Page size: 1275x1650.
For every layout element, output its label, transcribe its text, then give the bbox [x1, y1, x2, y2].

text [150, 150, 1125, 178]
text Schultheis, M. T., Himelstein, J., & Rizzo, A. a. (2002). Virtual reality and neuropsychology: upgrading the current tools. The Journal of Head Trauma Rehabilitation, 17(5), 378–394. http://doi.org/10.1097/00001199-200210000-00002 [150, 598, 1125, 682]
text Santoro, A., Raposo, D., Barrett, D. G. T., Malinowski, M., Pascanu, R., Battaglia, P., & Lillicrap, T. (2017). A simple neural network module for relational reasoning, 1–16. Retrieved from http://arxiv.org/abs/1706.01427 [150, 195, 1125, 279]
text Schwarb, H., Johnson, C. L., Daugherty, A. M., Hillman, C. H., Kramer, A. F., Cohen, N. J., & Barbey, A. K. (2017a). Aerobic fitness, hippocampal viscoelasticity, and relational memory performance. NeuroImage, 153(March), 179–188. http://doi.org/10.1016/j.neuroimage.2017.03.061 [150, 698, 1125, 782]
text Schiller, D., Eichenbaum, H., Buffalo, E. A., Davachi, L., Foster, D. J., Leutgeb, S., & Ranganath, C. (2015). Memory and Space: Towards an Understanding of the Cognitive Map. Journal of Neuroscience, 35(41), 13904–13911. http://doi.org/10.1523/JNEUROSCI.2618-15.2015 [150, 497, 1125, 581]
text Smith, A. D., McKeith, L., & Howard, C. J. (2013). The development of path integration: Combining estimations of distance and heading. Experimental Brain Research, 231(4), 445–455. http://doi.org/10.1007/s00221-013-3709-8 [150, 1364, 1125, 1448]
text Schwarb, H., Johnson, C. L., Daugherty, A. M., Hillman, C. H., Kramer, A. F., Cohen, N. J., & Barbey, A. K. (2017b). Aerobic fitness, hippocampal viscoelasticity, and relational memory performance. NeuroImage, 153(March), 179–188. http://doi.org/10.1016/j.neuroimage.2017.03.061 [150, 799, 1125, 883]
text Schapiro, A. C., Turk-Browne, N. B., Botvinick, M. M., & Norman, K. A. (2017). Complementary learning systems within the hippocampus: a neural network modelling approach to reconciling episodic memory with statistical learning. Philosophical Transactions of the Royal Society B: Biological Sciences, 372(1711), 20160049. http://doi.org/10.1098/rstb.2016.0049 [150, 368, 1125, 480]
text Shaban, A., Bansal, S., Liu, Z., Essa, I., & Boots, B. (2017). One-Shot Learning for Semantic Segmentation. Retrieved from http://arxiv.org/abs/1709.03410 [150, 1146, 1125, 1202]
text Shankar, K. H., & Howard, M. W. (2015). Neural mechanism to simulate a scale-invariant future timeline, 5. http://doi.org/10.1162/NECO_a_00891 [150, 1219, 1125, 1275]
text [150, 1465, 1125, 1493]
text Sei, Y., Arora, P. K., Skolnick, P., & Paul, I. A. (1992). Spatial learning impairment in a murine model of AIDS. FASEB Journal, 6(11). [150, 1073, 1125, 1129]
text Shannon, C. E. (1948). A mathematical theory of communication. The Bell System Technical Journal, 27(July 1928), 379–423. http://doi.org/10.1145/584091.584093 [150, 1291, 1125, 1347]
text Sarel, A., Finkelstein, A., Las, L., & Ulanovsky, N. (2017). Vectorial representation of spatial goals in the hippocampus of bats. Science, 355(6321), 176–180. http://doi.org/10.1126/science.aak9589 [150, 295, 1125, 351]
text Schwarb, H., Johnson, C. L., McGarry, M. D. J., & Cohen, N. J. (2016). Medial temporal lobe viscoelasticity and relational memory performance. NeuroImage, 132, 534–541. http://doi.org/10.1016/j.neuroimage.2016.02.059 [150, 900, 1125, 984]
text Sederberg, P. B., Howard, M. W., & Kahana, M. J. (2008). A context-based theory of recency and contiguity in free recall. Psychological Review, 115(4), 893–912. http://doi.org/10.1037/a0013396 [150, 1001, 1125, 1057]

__________

The material above should be retyped in full, exactly as given.

Page size: 1275x1650.
For every layout element, output its label, transcribe its text, then give the bbox [x1, y1, x2, y2].

text [150, 150, 1125, 178]
text Schultheis, M. T., Himelstein, J., & Rizzo, A. a. (2002). Virtual reality and neuropsychology: upgrading the current tools. The Journal of Head Trauma Rehabilitation, 17(5), 378–394. http://doi.org/10.1097/00001199-200210000-00002 [150, 598, 1125, 682]
text Santoro, A., Raposo, D., Barrett, D. G. T., Malinowski, M., Pascanu, R., Battaglia, P., & Lillicrap, T. (2017). A simple neural network module for relational reasoning, 1–16. Retrieved from http://arxiv.org/abs/1706.01427 [150, 195, 1125, 279]
text Schwarb, H., Johnson, C. L., Daugherty, A. M., Hillman, C. H., Kramer, A. F., Cohen, N. J., & Barbey, A. K. (2017a). Aerobic fitness, hippocampal viscoelasticity, and relational memory performance. NeuroImage, 153(March), 179–188. http://doi.org/10.1016/j.neuroimage.2017.03.061 [150, 698, 1125, 782]
text Schiller, D., Eichenbaum, H., Buffalo, E. A., Davachi, L., Foster, D. J., Leutgeb, S., & Ranganath, C. (2015). Memory and Space: Towards an Understanding of the Cognitive Map. Journal of Neuroscience, 35(41), 13904–13911. http://doi.org/10.1523/JNEUROSCI.2618-15.2015 [150, 497, 1125, 581]
text Smith, A. D., McKeith, L., & Howard, C. J. (2013). The development of path integration: Combining estimations of distance and heading. Experimental Brain Research, 231(4), 445–455. http://doi.org/10.1007/s00221-013-3709-8 [150, 1364, 1125, 1448]
text Schwarb, H., Johnson, C. L., Daugherty, A. M., Hillman, C. H., Kramer, A. F., Cohen, N. J., & Barbey, A. K. (2017b). Aerobic fitness, hippocampal viscoelasticity, and relational memory performance. NeuroImage, 153(March), 179–188. http://doi.org/10.1016/j.neuroimage.2017.03.061 [150, 799, 1125, 883]
text Schapiro, A. C., Turk-Browne, N. B., Botvinick, M. M., & Norman, K. A. (2017). Complementary learning systems within the hippocampus: a neural network modelling approach to reconciling episodic memory with statistical learning. Philosophical Transactions of the Royal Society B: Biological Sciences, 372(1711), 20160049. http://doi.org/10.1098/rstb.2016.0049 [150, 368, 1125, 480]
text Shaban, A., Bansal, S., Liu, Z., Essa, I., & Boots, B. (2017). One-Shot Learning for Semantic Segmentation. Retrieved from http://arxiv.org/abs/1709.03410 [150, 1146, 1125, 1202]
text Shankar, K. H., & Howard, M. W. (2015). Neural mechanism to simulate a scale-invariant future timeline, 5. http://doi.org/10.1162/NECO_a_00891 [150, 1219, 1125, 1275]
text [150, 1465, 1125, 1493]
text Sei, Y., Arora, P. K., Skolnick, P., & Paul, I. A. (1992). Spatial learning impairment in a murine model of AIDS. FASEB Journal, 6(11). [150, 1073, 1125, 1129]
text Shannon, C. E. (1948). A mathematical theory of communication. The Bell System Technical Journal, 27(July 1928), 379–423. http://doi.org/10.1145/584091.584093 [150, 1291, 1125, 1347]
text Sarel, A., Finkelstein, A., Las, L., & Ulanovsky, N. (2017). Vectorial representation of spatial goals in the hippocampus of bats. Science, 355(6321), 176–180. http://doi.org/10.1126/science.aak9589 [150, 295, 1125, 351]
text Schwarb, H., Johnson, C. L., McGarry, M. D. J., & Cohen, N. J. (2016). Medial temporal lobe viscoelasticity and relational memory performance. NeuroImage, 132, 534–541. http://doi.org/10.1016/j.neuroimage.2016.02.059 [150, 900, 1125, 984]
text Sederberg, P. B., Howard, M. W., & Kahana, M. J. (2008). A context-based theory of recency and contiguity in free recall. Psychological Review, 115(4), 893–912. http://doi.org/10.1037/a0013396 [150, 1001, 1125, 1057]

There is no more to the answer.